:: Action item ::
What you return should be the full listing, exactly as given.

Content starts

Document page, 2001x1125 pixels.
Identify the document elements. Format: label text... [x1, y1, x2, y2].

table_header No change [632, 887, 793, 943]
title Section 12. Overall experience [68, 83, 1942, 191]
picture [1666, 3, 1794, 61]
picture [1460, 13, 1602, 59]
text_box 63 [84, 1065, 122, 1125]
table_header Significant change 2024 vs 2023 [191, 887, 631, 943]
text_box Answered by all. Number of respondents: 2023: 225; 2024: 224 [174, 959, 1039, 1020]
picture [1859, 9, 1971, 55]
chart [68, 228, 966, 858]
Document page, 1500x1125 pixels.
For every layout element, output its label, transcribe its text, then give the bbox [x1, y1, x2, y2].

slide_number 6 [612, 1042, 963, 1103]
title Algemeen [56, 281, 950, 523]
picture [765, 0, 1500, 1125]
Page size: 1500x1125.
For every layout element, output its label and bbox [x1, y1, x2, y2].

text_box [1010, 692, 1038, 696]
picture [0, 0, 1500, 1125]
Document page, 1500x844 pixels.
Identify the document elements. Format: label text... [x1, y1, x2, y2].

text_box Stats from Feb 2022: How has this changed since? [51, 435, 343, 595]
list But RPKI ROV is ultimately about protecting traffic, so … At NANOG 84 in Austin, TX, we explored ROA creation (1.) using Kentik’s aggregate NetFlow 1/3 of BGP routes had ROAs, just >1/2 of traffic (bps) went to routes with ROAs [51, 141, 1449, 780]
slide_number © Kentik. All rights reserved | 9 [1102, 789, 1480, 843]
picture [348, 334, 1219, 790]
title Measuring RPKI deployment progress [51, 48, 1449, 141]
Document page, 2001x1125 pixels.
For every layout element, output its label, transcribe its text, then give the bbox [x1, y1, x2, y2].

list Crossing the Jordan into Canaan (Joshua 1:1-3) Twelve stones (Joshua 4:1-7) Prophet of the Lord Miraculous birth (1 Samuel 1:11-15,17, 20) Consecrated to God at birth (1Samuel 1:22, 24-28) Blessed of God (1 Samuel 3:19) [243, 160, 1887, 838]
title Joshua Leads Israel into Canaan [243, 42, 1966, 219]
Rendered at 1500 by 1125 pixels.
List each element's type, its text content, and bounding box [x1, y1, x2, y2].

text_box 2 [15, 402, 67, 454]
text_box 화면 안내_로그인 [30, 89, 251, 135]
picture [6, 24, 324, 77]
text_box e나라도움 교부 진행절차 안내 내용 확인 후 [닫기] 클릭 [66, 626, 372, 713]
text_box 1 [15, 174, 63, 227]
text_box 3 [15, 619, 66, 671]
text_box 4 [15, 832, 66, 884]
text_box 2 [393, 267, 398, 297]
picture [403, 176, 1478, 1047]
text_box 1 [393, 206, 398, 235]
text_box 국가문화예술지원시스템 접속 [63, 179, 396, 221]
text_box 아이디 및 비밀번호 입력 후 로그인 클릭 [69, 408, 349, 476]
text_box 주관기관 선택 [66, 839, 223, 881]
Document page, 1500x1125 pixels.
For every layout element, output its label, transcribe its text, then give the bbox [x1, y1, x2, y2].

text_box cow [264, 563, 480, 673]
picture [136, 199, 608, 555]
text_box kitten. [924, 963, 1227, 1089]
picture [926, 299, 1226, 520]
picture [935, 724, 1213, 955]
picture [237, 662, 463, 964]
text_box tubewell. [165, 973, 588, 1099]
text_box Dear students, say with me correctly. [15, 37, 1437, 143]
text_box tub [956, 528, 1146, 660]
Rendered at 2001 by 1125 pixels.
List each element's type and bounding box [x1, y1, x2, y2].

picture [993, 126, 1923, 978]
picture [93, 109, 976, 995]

Content ends

:: Your response ::
Document page, 2001x1125 pixels.
Identify the document elements. Format: label text... [x1, y1, x2, y2].

table_header No change [632, 887, 793, 943]
title Section 12. Overall experience [68, 83, 1942, 191]
picture [1666, 3, 1794, 61]
picture [1460, 13, 1602, 59]
text_box 63 [84, 1065, 122, 1125]
table_header Significant change 2024 vs 2023 [191, 887, 631, 943]
text_box Answered by all. Number of respondents: 2023: 225; 2024: 224 [174, 959, 1039, 1020]
picture [1859, 9, 1971, 55]
chart [68, 228, 966, 858]
Document page, 1500x1125 pixels.
For every layout element, output its label, transcribe its text, then give the bbox [x1, y1, x2, y2].

slide_number 6 [612, 1042, 963, 1103]
title Algemeen [56, 281, 950, 523]
picture [765, 0, 1500, 1125]
Page size: 1500x1125.
For every layout element, output its label and bbox [x1, y1, x2, y2].

text_box [1010, 692, 1038, 696]
picture [0, 0, 1500, 1125]
Document page, 1500x844 pixels.
Identify the document elements. Format: label text... [x1, y1, x2, y2].

text_box Stats from Feb 2022: How has this changed since? [51, 435, 343, 595]
list But RPKI ROV is ultimately about protecting traffic, so … At NANOG 84 in Austin, TX, we explored ROA creation (1.) using Kentik’s aggregate NetFlow 1/3 of BGP routes had ROAs, just >1/2 of traffic (bps) went to routes with ROAs [51, 141, 1449, 780]
slide_number © Kentik. All rights reserved | 9 [1102, 789, 1480, 843]
picture [348, 334, 1219, 790]
title Measuring RPKI deployment progress [51, 48, 1449, 141]
Document page, 2001x1125 pixels.
For every layout element, output its label, transcribe its text, then give the bbox [x1, y1, x2, y2].

list Crossing the Jordan into Canaan (Joshua 1:1-3) Twelve stones (Joshua 4:1-7) Prophet of the Lord Miraculous birth (1 Samuel 1:11-15,17, 20) Consecrated to God at birth (1Samuel 1:22, 24-28) Blessed of God (1 Samuel 3:19) [243, 160, 1887, 838]
title Joshua Leads Israel into Canaan [243, 42, 1966, 219]
Rendered at 1500 by 1125 pixels.
List each element's type, its text content, and bounding box [x1, y1, x2, y2].

text_box 2 [15, 402, 67, 454]
text_box 화면 안내_로그인 [30, 89, 251, 135]
picture [6, 24, 324, 77]
text_box e나라도움 교부 진행절차 안내 내용 확인 후 [닫기] 클릭 [66, 626, 372, 713]
text_box 1 [15, 174, 63, 227]
text_box 3 [15, 619, 66, 671]
text_box 4 [15, 832, 66, 884]
text_box 2 [393, 267, 398, 297]
picture [403, 176, 1478, 1047]
text_box 1 [393, 206, 398, 235]
text_box 국가문화예술지원시스템 접속 [63, 179, 396, 221]
text_box 아이디 및 비밀번호 입력 후 로그인 클릭 [69, 408, 349, 476]
text_box 주관기관 선택 [66, 839, 223, 881]
Document page, 1500x1125 pixels.
For every layout element, output its label, transcribe its text, then give the bbox [x1, y1, x2, y2].

text_box cow [264, 563, 480, 673]
picture [136, 199, 608, 555]
text_box kitten. [924, 963, 1227, 1089]
picture [926, 299, 1226, 520]
picture [935, 724, 1213, 955]
picture [237, 662, 463, 964]
text_box tubewell. [165, 973, 588, 1099]
text_box Dear students, say with me correctly. [15, 37, 1437, 143]
text_box tub [956, 528, 1146, 660]
Rendered at 2001 by 1125 pixels.
List each element's type and bounding box [x1, y1, x2, y2].

picture [993, 126, 1923, 978]
picture [93, 109, 976, 995]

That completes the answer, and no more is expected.